Aylardır, Türkiye’de ya da yurt dışında yaşayan türkiyeli akademisyenler veya yurt dışından gelmiş yabancı öğretim üyesi meslekdaşlarımız, yalnızca bir bildiri imzaladıkları gerekçesiyle Türk hükümeti tarafından cezalandırılıyor veya ceza tehdidi altında yaşıyor.
Bazı meslekdaşlarımız işten atıldı, bazılarının bursları kesildi veya üniversitedeki imkanları kısıtlandı (ihalelerden silinmek, jürilerdeki yerlerini kaybetmek…)
« Bu suça ortak olmayacağız » başlıklı söz konusu bildiri metninde, meslekdaşlarımız Kürt bölgelerinde Türk hükümetinin işlediği suçlara dikkat çekiyorlardı. Uluslararası hukuku ve Türk hukukunu hiçe sayan bu ciddi ihlal durumunun sona ermesini talep ediyorlardı. Bunu takiben, hükümetin politikasına karşı çıktıkları gerekçesiyle ağır cezalara maruz kaldılar.
Araştırma ve eğitim özgürlüğünün kısıtlanmasında somutlaşan, düşünce ve ifade özgürlüğünü hedefleyen bu saldırılar hepimize yapılmış sayılır.
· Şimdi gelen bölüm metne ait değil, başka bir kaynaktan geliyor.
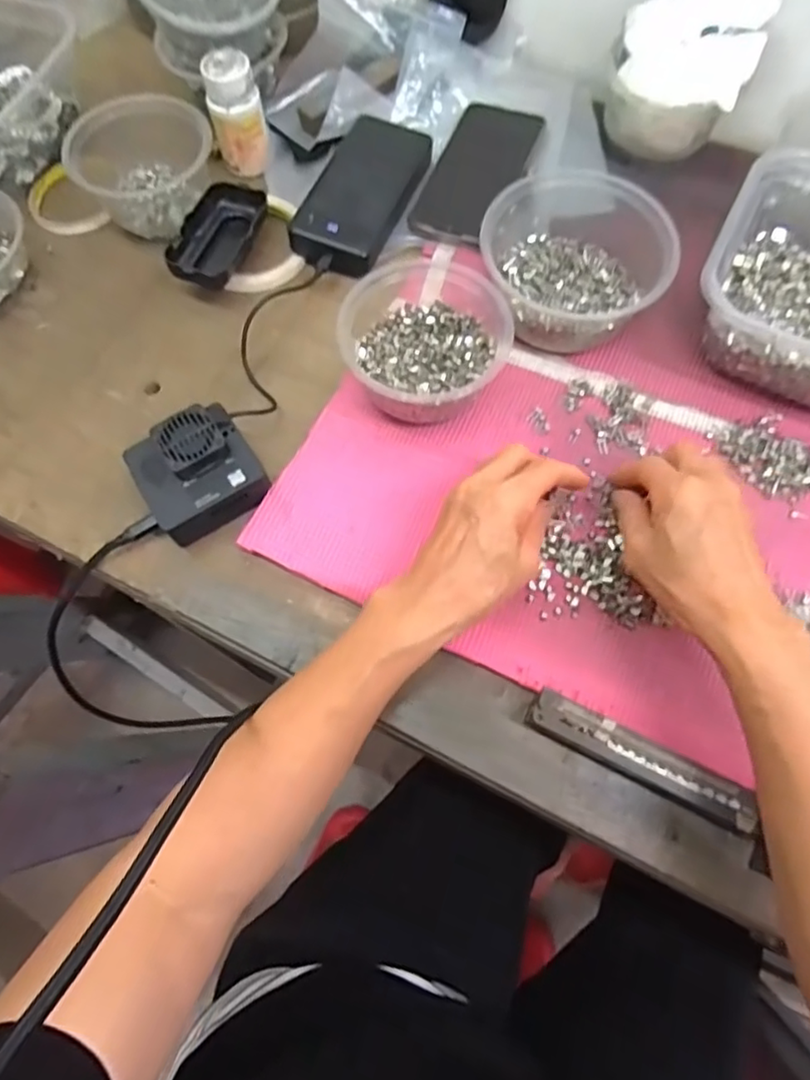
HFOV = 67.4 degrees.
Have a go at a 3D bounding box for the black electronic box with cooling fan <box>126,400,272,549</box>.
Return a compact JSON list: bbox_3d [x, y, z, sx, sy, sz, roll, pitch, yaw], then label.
[{"bbox_3d":[-0.143,-0.047,0.419,0.077,0.043,0.071,-32,72,-9],"label":"black electronic box with cooling fan"}]

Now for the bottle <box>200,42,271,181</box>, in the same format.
[{"bbox_3d":[-0.142,-0.364,0.519,0.037,0.078,0.044,23,72,10],"label":"bottle"}]

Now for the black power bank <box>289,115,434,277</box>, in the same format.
[{"bbox_3d":[-0.036,-0.295,0.516,0.075,0.026,0.157,18,71,8],"label":"black power bank"}]

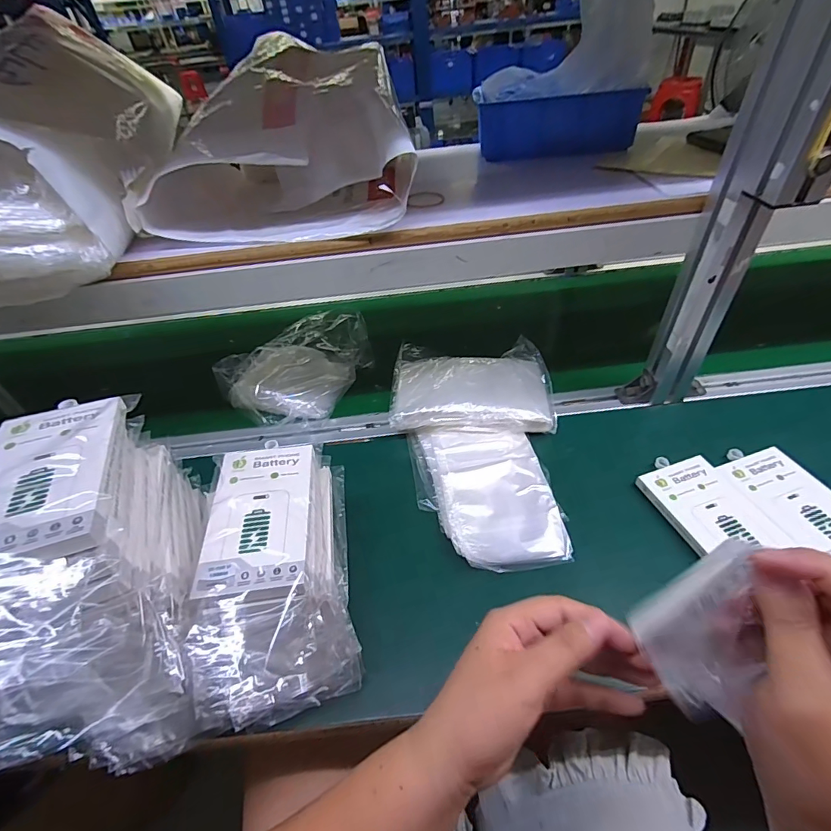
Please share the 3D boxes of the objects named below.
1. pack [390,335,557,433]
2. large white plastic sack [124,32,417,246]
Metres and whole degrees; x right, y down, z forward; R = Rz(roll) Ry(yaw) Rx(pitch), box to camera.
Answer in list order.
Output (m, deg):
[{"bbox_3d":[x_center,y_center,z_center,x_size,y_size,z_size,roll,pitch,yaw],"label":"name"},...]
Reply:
[{"bbox_3d":[0.071,-0.036,0.562,0.192,0.041,0.135,-1,44,6],"label":"pack"},{"bbox_3d":[-0.139,-0.280,0.462,0.251,0.133,0.221,-4,43,3],"label":"large white plastic sack"}]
Avrupa hükümetlerinin ve Avrupa Birliğinin dikkatini durumun ciddiyeti üzerine çekmek ve göçmen sorununun sınır ötesine atılması karşılığında susma yerine, demokrasinin bu şekilde ayaklar altına alınmasının mahkum edilmesini talep ediyoruz.
…… fakültesi, …… laboratuarı, …… üniversitesi olarak bizler tehdit altındaki araştırmacı, akademisyen, doktora ögrencileriyle dayanışma içinde olduğumuzu beyan ediyoruz. Buna maruz kalan meslekdaşlarımıza somut destek (davet, üyelik vs) vereceğimizi taahhüt ediyor, tüm yüksek öğretim kurumlarını aynı tavrı almaya çağırıyoruz.